Put real segmentation in place. Use firewalls with strict allow lists for engineering workstations connecting to OT zones. Disable services you are not using, including Telnet, FTP, RDP, and VNC. Remove default credentials. Keep PLC firmware patched using established downtime windows. Review Rockwell's guidance on CVE-2021-22681 (authentication bypass in Logix controllers) and their 2026 advisory SD1771 reiterating guidance to disconnect devices from the internet.
If you have cellular modems or remote field devices, make sure strong authentication and logging are enabled and firmware is current.
Why this keeps happening
This is the second major joint advisory in three years about Iranian affiliated actors going after U.S. PLCs through internet exposure. The 2023 Unitronics campaign had the same root cause. Devices that should never be directly reachable from the internet were directly reachable from the internet.
The advisory spells it out. The actors are not doing anything clever. They are scanning for exposed devices and connecting with legitimate software. The attack surface exists because of network architecture decisions, or more often, the absence of any deliberate architecture at all.
This will keep happening. Every internet exposed PLC is a target, not just for this Iranian group but for any state backed or opportunistic actor who understands industrial protocols. The mitigations in this advisory are not new. What is new is that the consequences are confirmed and the campaign is still active.
What CyberClues recommends
If you operate in water, energy, or government services and you have Rockwell PLCs in your environment, treat this as an action item today. Not a document to file.
Start with three things:
-
Confirm your exposure. Identify every PLC, HMI, and SCADA device that is reachable from the internet. If you do not have a current OT asset inventory, build one. CISA offers free scanning and hygiene services that can help.
-
Check your logs against the IOCs. Query for the IP addresses and ports listed above. The
185.82.73.0/24range has been active for over a year. Historical compromise is a real possibility. -
Close the door. Move every OT device behind a secure gateway. Set Rockwell physical mode switches to RUN. Create offline backups. Do not wait for the next advisory.

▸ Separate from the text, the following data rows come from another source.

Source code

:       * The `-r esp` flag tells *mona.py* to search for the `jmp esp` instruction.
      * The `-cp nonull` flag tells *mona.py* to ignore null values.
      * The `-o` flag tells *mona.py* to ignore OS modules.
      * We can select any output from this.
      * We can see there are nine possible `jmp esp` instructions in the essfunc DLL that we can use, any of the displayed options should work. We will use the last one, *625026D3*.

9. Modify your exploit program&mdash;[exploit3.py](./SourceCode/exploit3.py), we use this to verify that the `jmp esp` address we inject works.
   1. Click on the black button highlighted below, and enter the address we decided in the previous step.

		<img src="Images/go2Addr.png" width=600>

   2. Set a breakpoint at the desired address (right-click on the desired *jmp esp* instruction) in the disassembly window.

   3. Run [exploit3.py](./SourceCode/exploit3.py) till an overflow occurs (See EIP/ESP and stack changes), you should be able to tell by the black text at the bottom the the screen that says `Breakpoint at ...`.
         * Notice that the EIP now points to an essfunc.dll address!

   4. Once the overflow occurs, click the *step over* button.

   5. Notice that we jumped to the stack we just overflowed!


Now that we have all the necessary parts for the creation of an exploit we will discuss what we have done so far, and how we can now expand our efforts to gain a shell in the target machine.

If you believe your organization has been targeted, contact CISA (1-844-729-2472), your local FBI field office, and Rockwell Automation PSIRT.
The full advisory PDF, STIX IOCs, and referenced Rockwell guidance are available on CISA's advisory page.
This post is based on Joint Cybersecurity Advisory AA26-097A, published April 7, 2026, by the FBI, CISA, NSA, EPA, DOE, and U.S. Cyber Command Cyber National Mission Force. The advisory is marked TLP:CLEAR. CyberClues is not affiliated with or endorsed by any of the authoring agencies.